In 2010, in response to white people in Belgium commemorating DRC’s decolonisation where – apart from the artists and musicians – people of colour were absent, Jacqui sought out other Métis so they could have a voice. She started the community Mixed2010, which later became Mixed2020.
She was astonished by the Métis’ stories that she heard. Many thought their mothers had abandoned them, and blamed them for their pain, but not their fathers whom they idolised. Paternal recognition created a hierarchy. This was destructive thinking, she thought. She had once believed her mother had abandoned her as Jacqui’s sister remembers their mother being like “ice” when they were taken. But better understanding her own story has helped Jacqui see otherwise.
“I decided we need to know our history,” she says.
“We have to stop the pain with our generation. We have to confront our history.”
Jacqui was born in Kigali, Rwanda’s capital in 1956, when the country was under Belgian rule. Her mother was Rwandan and her Belgian father, who built houses, recognised his three children. Jacqui has his surname.
But her parents’ marriage under Rwandan law was not recognised by Belgium. When Jacqui was six months old and her sister two-and-a-half, their father died. On the day of his funeral, their six-year-old brother was taken to live with Danish missionaries.
Jacqui’s mother tried several times to rescue her son. The priests set dogs on her, Jacqui’s brother recounted in person many years later. Then he was taken to Burundi where his mother lost him forever. Two years later, the police came for Jacqui and her sister.
Mothers did everything to hold onto their children and show that they were looked after. Jacqui shows me a black and white picture over a video call of one mother with three girls in white European outfits and socks in Rwanda. That earth is red, she says. To keep those outfits pristine, they had to be laundered daily.
The girls were taken to Save. There she remembers sharing a bed – the blankets dark blue with red squares – with her sister, their heads on either side of the bed, their feet touching. As teenagers, when they next shared a bed again, they touched feet automatically. “It was very strange,” she says laughing.

▸ **EXTRACTED MATERIAL**:

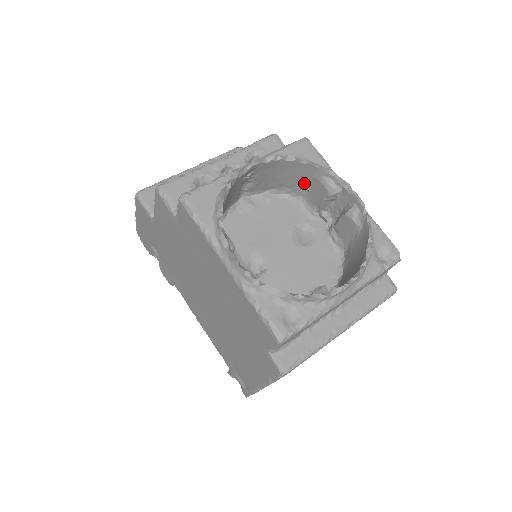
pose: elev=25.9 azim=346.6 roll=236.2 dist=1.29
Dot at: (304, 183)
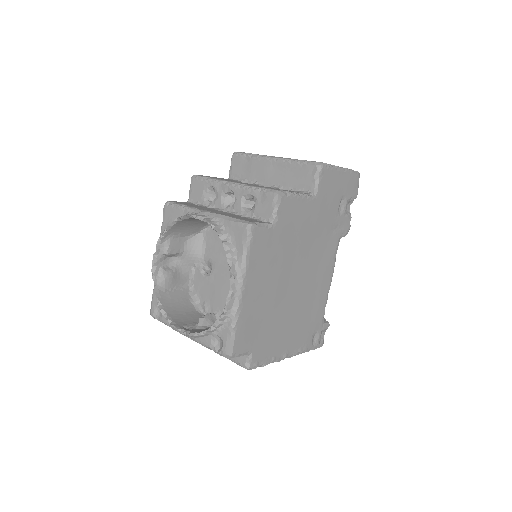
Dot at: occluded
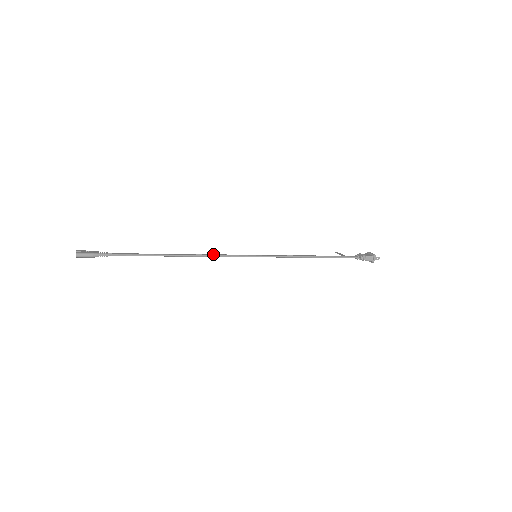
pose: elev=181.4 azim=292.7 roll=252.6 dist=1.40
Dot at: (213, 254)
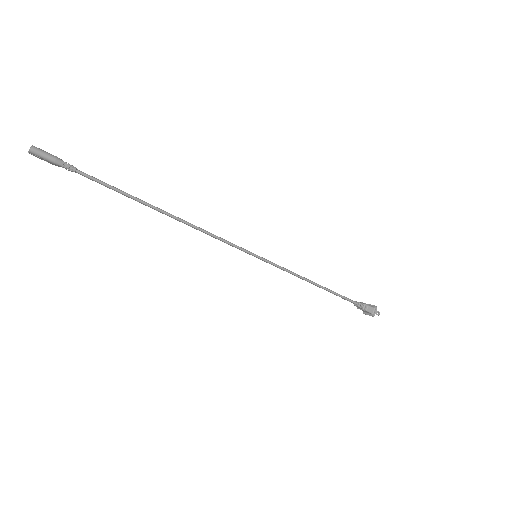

...

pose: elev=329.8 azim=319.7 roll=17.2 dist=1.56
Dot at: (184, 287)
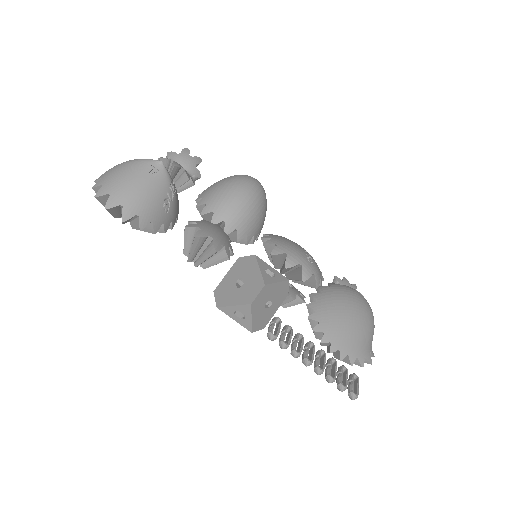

▸ **TASK TO COMPLETE**: Please carry on the account of Jacqui's early life, starting after its final sentence. The rows come from a separate source, not from the account of Jacqui's early life.

▸ **RESPONSE TO THIS EXERCISE**:
At Save, Jacqui never smiled, behaviour the nuns informed her Belgian foster family about in a letter.
Jacqui was three when she arrived in Belgium. The plane landed on the coast because of fog, then the children came inland to Brussels by train. There are photos and footage of foster families clutching Métis children, and Jacqui sobbing in the arms of her foster mother who has brought a large spotted soft deer toy. As per policy, she was separated from her sister who was sent to a city 200km away from Blankenberge where Jacqui grew up.
Jacqui quickly became attached to her foster father. Her foster mother, a devout Catholic, carried the trauma of losing six siblings and her mother when their house was bombed during World War II. She adored little children but once Jacqui turned six “she wasn’t interested in me anymore”. From that age, Jacqui learned how to prepare her food in the morning.
She was never able to feel comfortable in the family and was treated unequally to her foster sister, six years older than her, who was free to bike around Europe in the summer, got new clothes and could use tampons. Jacqui instead had to babysit, wore hand-me-downs and had to use old blankets as pads.
For years, she forgot she had siblings until her sister wrote to her.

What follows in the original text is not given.